## [Trecho do documento]
━━━━━━━━━━

Durante a infância, os pais são o centro do universo da criança. Porém, com a chegada da puberdade e da adolescência, o cenário se transforma de forma drástica: o jovem passa a valorizar intensamente o grupo de amigos, busca privacidade e, muitas vezes, responde às tentativas de conversa com silêncio ou monossílabos.
Para muitas famílias, essa mudança gera angústia, sentimento de rejeição e discussões frequentes. Em minha atuação como psicóloga e mestra em Educação pela PUC-SP, acompanhando colégios e famílias, costumo destacar que esse movimento de afastamento não é ingratidão, mas parte do processo biológico e social de construção da identidade.
Ouvir para compreender, não apenas para responder
O erro mais comum dos adultos ao conversar com adolescentes é transformar o diálogo em interrogatório ou sermão moral imediato. Quando o jovem compartilha uma dúvida ou angústia e recebe em troca críticas ou invalidação ("Isso não é nada, na minha época era pior"), ele aprende rapidamente que se abrir traz punição.

━━━━━━━━━━

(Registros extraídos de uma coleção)

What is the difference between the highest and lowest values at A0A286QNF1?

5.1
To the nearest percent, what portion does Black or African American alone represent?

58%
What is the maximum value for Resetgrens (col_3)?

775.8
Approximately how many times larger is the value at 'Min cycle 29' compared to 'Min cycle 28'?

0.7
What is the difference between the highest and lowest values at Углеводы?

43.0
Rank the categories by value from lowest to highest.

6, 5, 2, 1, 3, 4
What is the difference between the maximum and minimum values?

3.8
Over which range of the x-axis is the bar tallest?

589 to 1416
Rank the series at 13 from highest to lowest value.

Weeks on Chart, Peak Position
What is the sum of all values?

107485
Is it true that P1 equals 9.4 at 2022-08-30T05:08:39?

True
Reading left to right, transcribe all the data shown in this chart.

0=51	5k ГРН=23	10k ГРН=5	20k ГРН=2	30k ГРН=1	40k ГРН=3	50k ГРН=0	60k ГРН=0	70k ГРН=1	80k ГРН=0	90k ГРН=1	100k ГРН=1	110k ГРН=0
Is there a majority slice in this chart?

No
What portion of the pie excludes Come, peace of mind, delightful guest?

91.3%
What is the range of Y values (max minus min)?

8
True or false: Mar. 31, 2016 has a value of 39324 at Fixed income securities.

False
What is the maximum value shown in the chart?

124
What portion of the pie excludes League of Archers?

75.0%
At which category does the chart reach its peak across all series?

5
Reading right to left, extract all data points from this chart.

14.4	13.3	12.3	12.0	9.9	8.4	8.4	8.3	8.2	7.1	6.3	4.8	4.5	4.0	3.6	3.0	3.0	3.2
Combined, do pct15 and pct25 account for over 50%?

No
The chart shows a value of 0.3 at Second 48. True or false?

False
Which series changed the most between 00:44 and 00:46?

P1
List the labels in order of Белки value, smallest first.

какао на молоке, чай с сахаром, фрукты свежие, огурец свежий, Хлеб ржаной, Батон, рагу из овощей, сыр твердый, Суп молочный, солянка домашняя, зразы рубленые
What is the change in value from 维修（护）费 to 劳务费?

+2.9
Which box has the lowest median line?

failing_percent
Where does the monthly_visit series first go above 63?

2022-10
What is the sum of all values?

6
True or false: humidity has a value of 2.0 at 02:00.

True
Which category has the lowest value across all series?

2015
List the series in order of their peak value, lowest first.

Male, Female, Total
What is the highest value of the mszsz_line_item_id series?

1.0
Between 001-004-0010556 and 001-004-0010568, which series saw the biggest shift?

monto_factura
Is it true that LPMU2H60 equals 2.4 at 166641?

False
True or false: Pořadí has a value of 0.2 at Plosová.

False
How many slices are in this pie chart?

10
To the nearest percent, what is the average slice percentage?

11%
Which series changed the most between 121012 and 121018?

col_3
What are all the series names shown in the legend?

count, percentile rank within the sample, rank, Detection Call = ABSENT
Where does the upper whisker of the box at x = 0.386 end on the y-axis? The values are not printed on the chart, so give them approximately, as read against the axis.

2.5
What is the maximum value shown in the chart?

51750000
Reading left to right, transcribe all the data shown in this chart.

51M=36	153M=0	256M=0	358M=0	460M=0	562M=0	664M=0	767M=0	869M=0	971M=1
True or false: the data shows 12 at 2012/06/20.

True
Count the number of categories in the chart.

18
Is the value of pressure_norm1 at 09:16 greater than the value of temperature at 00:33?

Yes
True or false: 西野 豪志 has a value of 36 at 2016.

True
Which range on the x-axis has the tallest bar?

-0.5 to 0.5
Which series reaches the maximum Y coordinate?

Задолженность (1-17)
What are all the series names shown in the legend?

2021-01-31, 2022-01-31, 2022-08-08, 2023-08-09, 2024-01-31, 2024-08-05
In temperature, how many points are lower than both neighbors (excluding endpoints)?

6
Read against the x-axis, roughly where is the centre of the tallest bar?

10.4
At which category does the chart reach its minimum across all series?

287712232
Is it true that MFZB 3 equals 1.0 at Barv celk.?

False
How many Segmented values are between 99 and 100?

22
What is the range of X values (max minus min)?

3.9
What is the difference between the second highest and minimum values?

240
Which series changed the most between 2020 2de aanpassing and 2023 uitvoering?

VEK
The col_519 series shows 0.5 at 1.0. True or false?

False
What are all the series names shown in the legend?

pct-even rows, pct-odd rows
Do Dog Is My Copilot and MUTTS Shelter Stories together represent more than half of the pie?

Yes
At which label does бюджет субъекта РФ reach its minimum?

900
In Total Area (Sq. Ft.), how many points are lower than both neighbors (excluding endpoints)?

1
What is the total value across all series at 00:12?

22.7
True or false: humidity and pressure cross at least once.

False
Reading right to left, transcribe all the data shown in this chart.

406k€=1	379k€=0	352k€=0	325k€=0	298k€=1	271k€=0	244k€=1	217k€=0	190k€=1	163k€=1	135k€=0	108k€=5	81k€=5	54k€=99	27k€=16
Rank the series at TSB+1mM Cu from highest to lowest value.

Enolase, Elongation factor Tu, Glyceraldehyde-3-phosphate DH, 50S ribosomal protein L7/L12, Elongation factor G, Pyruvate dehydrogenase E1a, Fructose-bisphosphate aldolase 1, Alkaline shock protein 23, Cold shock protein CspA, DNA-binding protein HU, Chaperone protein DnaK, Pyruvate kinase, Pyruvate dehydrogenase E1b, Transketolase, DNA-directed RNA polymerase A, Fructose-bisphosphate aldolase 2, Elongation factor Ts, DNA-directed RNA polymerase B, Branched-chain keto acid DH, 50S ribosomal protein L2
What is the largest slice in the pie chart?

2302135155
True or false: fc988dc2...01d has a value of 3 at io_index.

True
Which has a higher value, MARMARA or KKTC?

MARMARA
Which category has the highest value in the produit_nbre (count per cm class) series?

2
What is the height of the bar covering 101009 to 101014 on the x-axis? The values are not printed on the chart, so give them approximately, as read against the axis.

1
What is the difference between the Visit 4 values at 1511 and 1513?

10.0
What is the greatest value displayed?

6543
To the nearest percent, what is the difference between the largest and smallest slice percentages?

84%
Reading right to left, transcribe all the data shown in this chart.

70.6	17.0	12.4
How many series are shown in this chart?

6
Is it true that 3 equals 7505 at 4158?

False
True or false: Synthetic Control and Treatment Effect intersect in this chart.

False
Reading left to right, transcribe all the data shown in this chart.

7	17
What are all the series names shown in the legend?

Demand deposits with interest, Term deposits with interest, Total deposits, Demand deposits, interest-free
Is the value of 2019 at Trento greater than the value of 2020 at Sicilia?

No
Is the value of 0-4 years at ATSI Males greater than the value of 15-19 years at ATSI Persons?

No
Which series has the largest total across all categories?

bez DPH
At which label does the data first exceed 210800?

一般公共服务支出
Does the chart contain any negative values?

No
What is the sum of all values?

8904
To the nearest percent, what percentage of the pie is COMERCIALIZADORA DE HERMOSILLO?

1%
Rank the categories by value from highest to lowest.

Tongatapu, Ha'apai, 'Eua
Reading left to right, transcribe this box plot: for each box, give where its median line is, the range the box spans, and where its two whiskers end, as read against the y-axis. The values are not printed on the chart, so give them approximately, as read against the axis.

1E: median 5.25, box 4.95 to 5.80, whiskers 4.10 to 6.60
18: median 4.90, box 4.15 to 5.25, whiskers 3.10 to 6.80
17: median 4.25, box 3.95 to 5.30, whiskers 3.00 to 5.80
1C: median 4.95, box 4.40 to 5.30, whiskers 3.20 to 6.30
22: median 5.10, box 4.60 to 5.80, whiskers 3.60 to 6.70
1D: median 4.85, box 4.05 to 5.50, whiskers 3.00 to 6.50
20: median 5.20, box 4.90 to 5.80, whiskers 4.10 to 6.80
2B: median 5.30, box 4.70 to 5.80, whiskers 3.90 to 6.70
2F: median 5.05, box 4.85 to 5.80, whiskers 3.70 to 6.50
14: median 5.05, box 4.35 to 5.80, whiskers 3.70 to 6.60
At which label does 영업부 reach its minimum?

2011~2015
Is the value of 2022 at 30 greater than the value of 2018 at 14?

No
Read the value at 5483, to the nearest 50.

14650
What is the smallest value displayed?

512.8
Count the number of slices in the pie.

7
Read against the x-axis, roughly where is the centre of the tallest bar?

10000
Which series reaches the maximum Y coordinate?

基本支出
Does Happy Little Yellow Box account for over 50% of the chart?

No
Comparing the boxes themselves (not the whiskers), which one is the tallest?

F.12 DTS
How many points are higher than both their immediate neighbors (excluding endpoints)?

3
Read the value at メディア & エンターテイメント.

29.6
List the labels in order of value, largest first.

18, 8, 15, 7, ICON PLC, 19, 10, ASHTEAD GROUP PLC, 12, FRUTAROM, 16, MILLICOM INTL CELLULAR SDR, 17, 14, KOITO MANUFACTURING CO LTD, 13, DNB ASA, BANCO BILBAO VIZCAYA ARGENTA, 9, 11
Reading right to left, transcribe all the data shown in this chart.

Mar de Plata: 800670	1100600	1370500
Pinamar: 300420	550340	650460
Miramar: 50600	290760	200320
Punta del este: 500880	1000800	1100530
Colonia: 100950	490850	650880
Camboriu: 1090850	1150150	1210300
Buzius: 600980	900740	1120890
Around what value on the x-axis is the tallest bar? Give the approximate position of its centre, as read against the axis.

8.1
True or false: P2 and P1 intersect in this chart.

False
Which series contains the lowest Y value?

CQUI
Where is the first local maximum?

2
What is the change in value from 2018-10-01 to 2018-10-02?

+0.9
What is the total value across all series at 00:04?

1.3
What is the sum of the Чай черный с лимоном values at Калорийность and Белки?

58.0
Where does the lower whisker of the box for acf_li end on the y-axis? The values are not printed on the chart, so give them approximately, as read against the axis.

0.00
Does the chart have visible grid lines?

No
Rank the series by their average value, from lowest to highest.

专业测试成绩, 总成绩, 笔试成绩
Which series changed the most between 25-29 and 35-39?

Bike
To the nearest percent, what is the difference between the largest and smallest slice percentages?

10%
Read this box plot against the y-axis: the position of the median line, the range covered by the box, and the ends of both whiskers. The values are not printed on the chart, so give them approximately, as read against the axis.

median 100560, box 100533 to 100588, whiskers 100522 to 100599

━━━━━━━━━━

## [Exercícios]
(a) No texto sobre adolescência, copie o trecho que começa em "Durante a infância, os" e segue até "construção da identidade.", substituindo "puberdade" por "pré-adolescência".
(b) Segundo o texto sobre adolescência, o que a mudança de comportamento do jovem gera em muitas famílias? Liste todos os itens citados.
(c) Retome o texto sobre adolescência logo após a última frase e dê continuidade a ele.

## [Respostas das atividades]
(a)
Durante a infância, os pais são o centro do universo da criança. Porém, com a chegada da pré-adolescência e da adolescência, o cenário se transforma de forma drástica: o jovem passa a valorizar intensamente o grupo de amigos, busca privacidade e, muitas vezes, responde às tentativas de conversa com silêncio ou monossílabos.
Para muitas famílias, essa mudança gera angústia, sentimento de rejeição e discussões frequentes. Em minha atuação como psicóloga e mestra em Educação pela PUC-SP, acompanhando colégios e famílias, costumo destacar que esse movimento de afastamento não é ingratidão, mas parte do processo biológico e social de construção da identidade.

(b) Angústia, sentimento de rejeição e discussões frequentes.

(c)
Praticar uma escuta sem julgamento significa validar a emoção que o adolescente está sentindo, mesmo quando não concordamos com o comportamento dele. Essa atitude desarma defesas e mantém o canal de apoio aberto para momentos de real necessidade.
O papel da psicoterapia para adolescentes e da orientação de pais
O atendimento psicológico com adolescentes — realizado presencialmente na Clínica Esperançar, na Aldeota em Fortaleza, ou em formato online — oferece um espaço neutro e confidencial onde o jovem pode expressar suas angústias, pressões escolares e medos sem o receio de decepcionar a família.
Paralelamente, a orientação de pais fornece ferramentas comportamentais para que os responsáveis exerçam autoridade com afeto, estabelecendo limites consistentes sem recorrer à hostilidade.